***** ENTRIES

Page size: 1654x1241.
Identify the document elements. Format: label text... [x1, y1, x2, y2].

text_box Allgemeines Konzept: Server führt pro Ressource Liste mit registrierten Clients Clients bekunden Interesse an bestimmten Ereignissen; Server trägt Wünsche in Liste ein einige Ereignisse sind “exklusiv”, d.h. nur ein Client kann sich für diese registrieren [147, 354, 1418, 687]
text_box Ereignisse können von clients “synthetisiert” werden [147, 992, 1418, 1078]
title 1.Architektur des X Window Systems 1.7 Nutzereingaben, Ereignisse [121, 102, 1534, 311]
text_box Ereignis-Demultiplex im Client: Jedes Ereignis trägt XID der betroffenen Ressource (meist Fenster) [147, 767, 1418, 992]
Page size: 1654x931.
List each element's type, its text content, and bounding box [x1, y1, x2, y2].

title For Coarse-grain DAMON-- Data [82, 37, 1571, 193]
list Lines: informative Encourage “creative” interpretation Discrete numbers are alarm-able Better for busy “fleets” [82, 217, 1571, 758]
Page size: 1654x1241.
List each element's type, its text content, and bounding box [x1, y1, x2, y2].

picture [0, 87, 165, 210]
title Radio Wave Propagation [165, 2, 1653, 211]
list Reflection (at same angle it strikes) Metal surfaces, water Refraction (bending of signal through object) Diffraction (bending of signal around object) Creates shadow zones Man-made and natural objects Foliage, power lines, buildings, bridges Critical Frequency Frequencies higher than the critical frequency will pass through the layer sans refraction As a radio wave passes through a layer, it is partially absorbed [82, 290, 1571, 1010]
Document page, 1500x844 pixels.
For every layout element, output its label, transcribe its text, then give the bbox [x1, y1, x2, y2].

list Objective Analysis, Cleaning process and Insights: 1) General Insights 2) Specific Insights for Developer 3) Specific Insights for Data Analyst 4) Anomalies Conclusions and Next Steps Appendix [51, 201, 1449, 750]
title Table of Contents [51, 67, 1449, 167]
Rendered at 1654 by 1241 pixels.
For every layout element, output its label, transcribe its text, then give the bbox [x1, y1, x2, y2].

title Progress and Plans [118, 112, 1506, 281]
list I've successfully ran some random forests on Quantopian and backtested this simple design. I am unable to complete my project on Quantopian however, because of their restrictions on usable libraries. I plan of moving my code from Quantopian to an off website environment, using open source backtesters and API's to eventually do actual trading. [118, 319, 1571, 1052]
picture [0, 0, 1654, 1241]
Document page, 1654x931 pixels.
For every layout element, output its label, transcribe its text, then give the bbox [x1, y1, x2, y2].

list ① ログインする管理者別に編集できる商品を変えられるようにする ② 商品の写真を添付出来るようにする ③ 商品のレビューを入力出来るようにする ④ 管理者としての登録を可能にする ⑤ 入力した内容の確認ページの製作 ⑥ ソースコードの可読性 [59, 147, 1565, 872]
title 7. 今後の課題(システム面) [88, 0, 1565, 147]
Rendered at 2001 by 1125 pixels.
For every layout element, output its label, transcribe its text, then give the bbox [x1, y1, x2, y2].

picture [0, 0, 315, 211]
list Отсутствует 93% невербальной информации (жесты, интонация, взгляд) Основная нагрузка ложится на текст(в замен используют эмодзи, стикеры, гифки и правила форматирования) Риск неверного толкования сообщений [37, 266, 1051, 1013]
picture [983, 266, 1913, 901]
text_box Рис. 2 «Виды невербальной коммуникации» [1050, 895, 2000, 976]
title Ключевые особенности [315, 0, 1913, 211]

**********

[SHORT EXERCISE] Render every line of the records above as a JSON list of strings, one string per line, omitting the blank lines.

[TASK RESPONSE]
[
  "Page size: 1654x1241.",
  "Identify the document elements. Format: label text... [x1, y1, x2, y2].",
  "text_box Allgemeines Konzept: Server führt pro Ressource Liste mit registrierten Clients Clients bekunden Interesse an bestimmten Ereignissen; Server trägt Wünsche in Liste ein einige Ereignisse sind “exklusiv”, d.h. nur ein Client kann sich für diese registrieren [147, 354, 1418, 687]",
  "text_box Ereignisse können von clients “synthetisiert” werden [147, 992, 1418, 1078]",
  "title 1.Architektur des X Window Systems 1.7 Nutzereingaben, Ereignisse [121, 102, 1534, 311]",
  "text_box Ereignis-Demultiplex im Client: Jedes Ereignis trägt XID der betroffenen Ressource (meist Fenster) [147, 767, 1418, 992]",
  "Page size: 1654x931.",
  "List each element's type, its text content, and bounding box [x1, y1, x2, y2].",
  "title For Coarse-grain DAMON-- Data [82, 37, 1571, 193]",
  "list Lines: informative Encourage “creative” interpretation Discrete numbers are alarm-able Better for busy “fleets” [82, 217, 1571, 758]",
  "Page size: 1654x1241.",
  "List each element's type, its text content, and bounding box [x1, y1, x2, y2].",
  "picture [0, 87, 165, 210]",
  "title Radio Wave Propagation [165, 2, 1653, 211]",
  "list Reflection (at same angle it strikes) Metal surfaces, water Refraction (bending of signal through object) Diffraction (bending of signal around object) Creates shadow zones Man-made and natural objects Foliage, power lines, buildings, bridges Critical Frequency Frequencies higher than the critical frequency will pass through the layer sans refraction As a radio wave passes through a layer, it is partially absorbed [82, 290, 1571, 1010]",
  "Document page, 1500x844 pixels.",
  "For every layout element, output its label, transcribe its text, then give the bbox [x1, y1, x2, y2].",
  "list Objective Analysis, Cleaning process and Insights: 1) General Insights 2) Specific Insights for Developer 3) Specific Insights for Data Analyst 4) Anomalies Conclusions and Next Steps Appendix [51, 201, 1449, 750]",
  "title Table of Contents [51, 67, 1449, 167]",
  "Rendered at 1654 by 1241 pixels.",
  "For every layout element, output its label, transcribe its text, then give the bbox [x1, y1, x2, y2].",
  "title Progress and Plans [118, 112, 1506, 281]",
  "list I've successfully ran some random forests on Quantopian and backtested this simple design. I am unable to complete my project on Quantopian however, because of their restrictions on usable libraries. I plan of moving my code from Quantopian to an off website environment, using open source backtesters and API's to eventually do actual trading. [118, 319, 1571, 1052]",
  "picture [0, 0, 1654, 1241]",
  "Document page, 1654x931 pixels.",
  "For every layout element, output its label, transcribe its text, then give the bbox [x1, y1, x2, y2].",
  "list ① ログインする管理者別に編集できる商品を変えられるようにする ② 商品の写真を添付出来るようにする ③ 商品のレビューを入力出来るようにする ④ 管理者としての登録を可能にする ⑤ 入力した内容の確認ページの製作 ⑥ ソースコードの可読性 [59, 147, 1565, 872]",
  "title 7. 今後の課題(システム面) [88, 0, 1565, 147]",
  "Rendered at 2001 by 1125 pixels.",
  "For every layout element, output its label, transcribe its text, then give the bbox [x1, y1, x2, y2].",
  "picture [0, 0, 315, 211]",
  "list Отсутствует 93% невербальной информации (жесты, интонация, взгляд) Основная нагрузка ложится на текст(в замен используют эмодзи, стикеры, гифки и правила форматирования) Риск неверного толкования сообщений [37, 266, 1051, 1013]",
  "picture [983, 266, 1913, 901]",
  "text_box Рис. 2 «Виды невербальной коммуникации» [1050, 895, 2000, 976]",
  "title Ключевые особенности [315, 0, 1913, 211]"
]